> **Assignment**
Can you transcribe the data exactly? Leave the pictures out.

Rendered images with source text
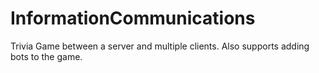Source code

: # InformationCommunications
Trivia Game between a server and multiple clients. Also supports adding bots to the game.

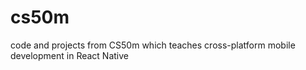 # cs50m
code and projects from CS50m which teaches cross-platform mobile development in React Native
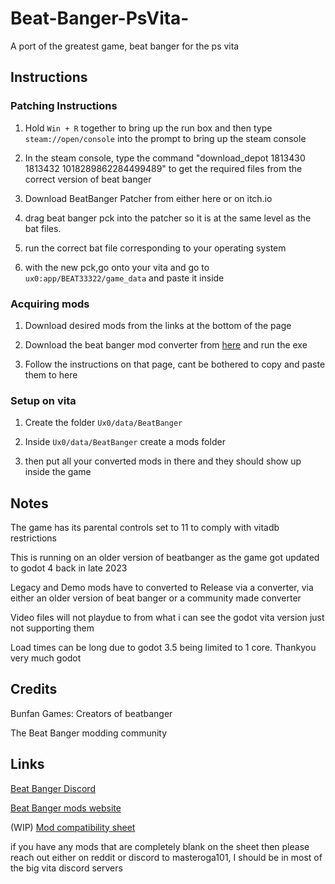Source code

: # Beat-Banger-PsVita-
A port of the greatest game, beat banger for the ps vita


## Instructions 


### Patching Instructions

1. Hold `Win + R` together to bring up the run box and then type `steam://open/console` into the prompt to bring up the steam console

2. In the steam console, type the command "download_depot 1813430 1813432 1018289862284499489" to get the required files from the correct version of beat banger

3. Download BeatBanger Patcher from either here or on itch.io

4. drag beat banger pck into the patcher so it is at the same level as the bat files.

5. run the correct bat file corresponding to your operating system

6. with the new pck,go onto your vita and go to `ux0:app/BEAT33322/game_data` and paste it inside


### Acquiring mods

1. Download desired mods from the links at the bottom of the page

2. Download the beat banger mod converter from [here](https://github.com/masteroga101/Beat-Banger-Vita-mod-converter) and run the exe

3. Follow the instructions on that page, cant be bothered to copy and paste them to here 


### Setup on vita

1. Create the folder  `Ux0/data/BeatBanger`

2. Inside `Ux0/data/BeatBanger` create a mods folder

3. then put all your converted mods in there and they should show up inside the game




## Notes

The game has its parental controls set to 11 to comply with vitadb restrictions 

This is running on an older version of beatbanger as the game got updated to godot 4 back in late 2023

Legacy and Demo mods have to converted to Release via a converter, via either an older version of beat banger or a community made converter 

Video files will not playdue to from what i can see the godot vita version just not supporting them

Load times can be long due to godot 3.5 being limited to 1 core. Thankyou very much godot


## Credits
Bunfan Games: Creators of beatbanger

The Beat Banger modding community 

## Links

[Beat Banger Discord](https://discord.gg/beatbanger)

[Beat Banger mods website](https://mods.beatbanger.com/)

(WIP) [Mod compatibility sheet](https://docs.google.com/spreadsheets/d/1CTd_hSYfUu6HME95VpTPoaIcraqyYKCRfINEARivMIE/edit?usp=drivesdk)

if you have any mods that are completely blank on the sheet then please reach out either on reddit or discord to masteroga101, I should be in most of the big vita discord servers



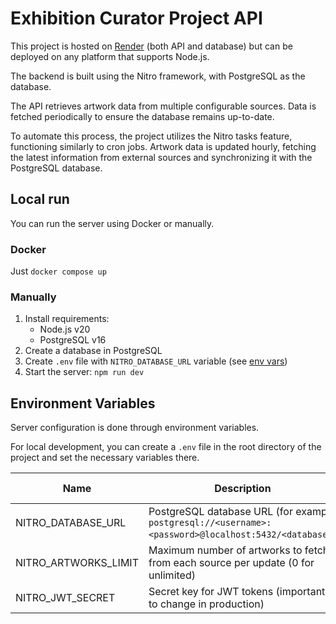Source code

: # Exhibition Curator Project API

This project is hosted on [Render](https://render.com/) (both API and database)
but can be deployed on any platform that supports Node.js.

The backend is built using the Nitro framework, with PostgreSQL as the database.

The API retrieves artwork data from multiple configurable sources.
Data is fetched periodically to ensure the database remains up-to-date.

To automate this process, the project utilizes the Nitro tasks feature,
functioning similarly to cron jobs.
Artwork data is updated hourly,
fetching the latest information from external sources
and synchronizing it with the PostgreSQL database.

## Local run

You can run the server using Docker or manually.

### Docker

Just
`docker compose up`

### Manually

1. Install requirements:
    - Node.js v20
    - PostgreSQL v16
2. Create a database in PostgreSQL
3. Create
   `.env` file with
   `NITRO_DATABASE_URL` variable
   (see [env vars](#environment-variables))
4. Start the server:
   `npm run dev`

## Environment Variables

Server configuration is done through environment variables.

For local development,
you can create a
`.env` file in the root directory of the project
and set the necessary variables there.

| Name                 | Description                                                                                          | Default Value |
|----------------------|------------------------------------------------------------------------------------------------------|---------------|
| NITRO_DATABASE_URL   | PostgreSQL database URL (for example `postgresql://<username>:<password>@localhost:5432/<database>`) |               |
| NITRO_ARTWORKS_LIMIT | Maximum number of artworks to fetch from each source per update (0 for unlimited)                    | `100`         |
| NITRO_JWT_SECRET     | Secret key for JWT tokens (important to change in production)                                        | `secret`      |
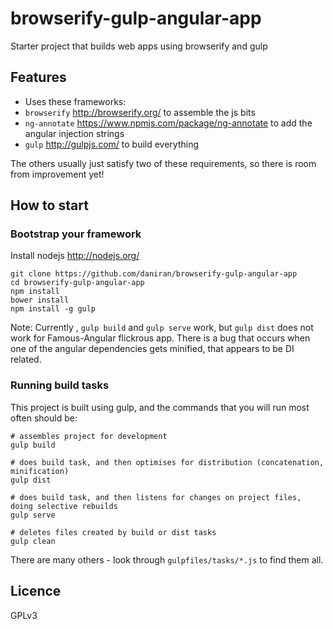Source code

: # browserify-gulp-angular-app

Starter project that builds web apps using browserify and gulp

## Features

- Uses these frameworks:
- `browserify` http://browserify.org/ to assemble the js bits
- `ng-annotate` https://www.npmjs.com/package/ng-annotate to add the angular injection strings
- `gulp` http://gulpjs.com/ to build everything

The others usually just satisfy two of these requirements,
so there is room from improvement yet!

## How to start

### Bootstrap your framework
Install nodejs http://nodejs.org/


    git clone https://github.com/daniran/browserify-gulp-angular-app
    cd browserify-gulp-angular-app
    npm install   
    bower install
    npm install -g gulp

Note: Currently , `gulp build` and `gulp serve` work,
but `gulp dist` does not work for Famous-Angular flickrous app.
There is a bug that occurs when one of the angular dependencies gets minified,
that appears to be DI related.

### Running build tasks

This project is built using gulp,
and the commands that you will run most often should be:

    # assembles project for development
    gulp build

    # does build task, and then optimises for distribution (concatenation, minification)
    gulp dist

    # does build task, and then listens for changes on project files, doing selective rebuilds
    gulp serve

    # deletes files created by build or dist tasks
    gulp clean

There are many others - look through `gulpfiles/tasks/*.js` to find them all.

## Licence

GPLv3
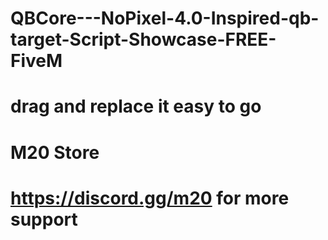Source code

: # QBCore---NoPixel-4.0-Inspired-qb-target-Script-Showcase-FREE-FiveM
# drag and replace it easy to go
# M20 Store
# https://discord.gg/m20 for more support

> **Expected answer**
Source code

: # InformationCommunications
Trivia Game between a server and multiple clients. Also supports adding bots to the game.

 # cs50m
code and projects from CS50m which teaches cross-platform mobile development in React Native
Source code

: # Beat-Banger-PsVita-
A port of the greatest game, beat banger for the ps vita


## Instructions 


### Patching Instructions

1. Hold `Win + R` together to bring up the run box and then type `steam://open/console` into the prompt to bring up the steam console

2. In the steam console, type the command "download_depot 1813430 1813432 1018289862284499489" to get the required files from the correct version of beat banger

3. Download BeatBanger Patcher from either here or on itch.io

4. drag beat banger pck into the patcher so it is at the same level as the bat files.

5. run the correct bat file corresponding to your operating system

6. with the new pck,go onto your vita and go to `ux0:app/BEAT33322/game_data` and paste it inside


### Acquiring mods

1. Download desired mods from the links at the bottom of the page

2. Download the beat banger mod converter from [here](https://github.com/masteroga101/Beat-Banger-Vita-mod-converter) and run the exe

3. Follow the instructions on that page, cant be bothered to copy and paste them to here 


### Setup on vita

1. Create the folder  `Ux0/data/BeatBanger`

2. Inside `Ux0/data/BeatBanger` create a mods folder

3. then put all your converted mods in there and they should show up inside the game




## Notes

The game has its parental controls set to 11 to comply with vitadb restrictions 

This is running on an older version of beatbanger as the game got updated to godot 4 back in late 2023

Legacy and Demo mods have to converted to Release via a converter, via either an older version of beat banger or a community made converter 

Video files will not playdue to from what i can see the godot vita version just not supporting them

Load times can be long due to godot 3.5 being limited to 1 core. Thankyou very much godot


## Credits
Bunfan Games: Creators of beatbanger

The Beat Banger modding community 

## Links

[Beat Banger Discord](https://discord.gg/beatbanger)

[Beat Banger mods website](https://mods.beatbanger.com/)

(WIP) [Mod compatibility sheet](https://docs.google.com/spreadsheets/d/1CTd_hSYfUu6HME95VpTPoaIcraqyYKCRfINEARivMIE/edit?usp=drivesdk)

if you have any mods that are completely blank on the sheet then please reach out either on reddit or discord to masteroga101, I should be in most of the big vita discord servers



Source code

: # Exhibition Curator Project API

This project is hosted on [Render](https://render.com/) (both API and database)
but can be deployed on any platform that supports Node.js.

The backend is built using the Nitro framework, with PostgreSQL as the database.

The API retrieves artwork data from multiple configurable sources.
Data is fetched periodically to ensure the database remains up-to-date.

To automate this process, the project utilizes the Nitro tasks feature,
functioning similarly to cron jobs.
Artwork data is updated hourly,
fetching the latest information from external sources
and synchronizing it with the PostgreSQL database.

## Local run

You can run the server using Docker or manually.

### Docker

Just
`docker compose up`

### Manually

1. Install requirements:
    - Node.js v20
    - PostgreSQL v16
2. Create a database in PostgreSQL
3. Create
   `.env` file with
   `NITRO_DATABASE_URL` variable
   (see [env vars](#environment-variables))
4. Start the server:
   `npm run dev`

## Environment Variables

Server configuration is done through environment variables.

For local development,
you can create a
`.env` file in the root directory of the project
and set the necessary variables there.

| Name                 | Description                                                                                          | Default Value |
|----------------------|------------------------------------------------------------------------------------------------------|---------------|
| NITRO_DATABASE_URL   | PostgreSQL database URL (for example `postgresql://<username>:<password>@localhost:5432/<database>`) |               |
| NITRO_ARTWORKS_LIMIT | Maximum number of artworks to fetch from each source per update (0 for unlimited)                    | `100`         |
| NITRO_JWT_SECRET     | Secret key for JWT tokens (important to change in production)                                        | `secret`      |
Source code

: # browserify-gulp-angular-app

Starter project that builds web apps using browserify and gulp

## Features

- Uses these frameworks:
- `browserify` http://browserify.org/ to assemble the js bits
- `ng-annotate` https://www.npmjs.com/package/ng-annotate to add the angular injection strings
- `gulp` http://gulpjs.com/ to build everything

The others usually just satisfy two of these requirements,
so there is room from improvement yet!

## How to start

### Bootstrap your framework
Install nodejs http://nodejs.org/


    git clone https://github.com/daniran/browserify-gulp-angular-app
    cd browserify-gulp-angular-app
    npm install   
    bower install
    npm install -g gulp

Note: Currently , `gulp build` and `gulp serve` work,
but `gulp dist` does not work for Famous-Angular flickrous app.
There is a bug that occurs when one of the angular dependencies gets minified,
that appears to be DI related.

### Running build tasks

This project is built using gulp,
and the commands that you will run most often should be:

    # assembles project for development
    gulp build

    # does build task, and then optimises for distribution (concatenation, minification)
    gulp dist

    # does build task, and then listens for changes on project files, doing selective rebuilds
    gulp serve

    # deletes files created by build or dist tasks
    gulp clean

There are many others - look through `gulpfiles/tasks/*.js` to find them all.

## Licence

GPLv3
Source code

: # QBCore---NoPixel-4.0-Inspired-qb-target-Script-Showcase-FREE-FiveM
# drag and replace it easy to go
# M20 Store
# https://discord.gg/m20 for more support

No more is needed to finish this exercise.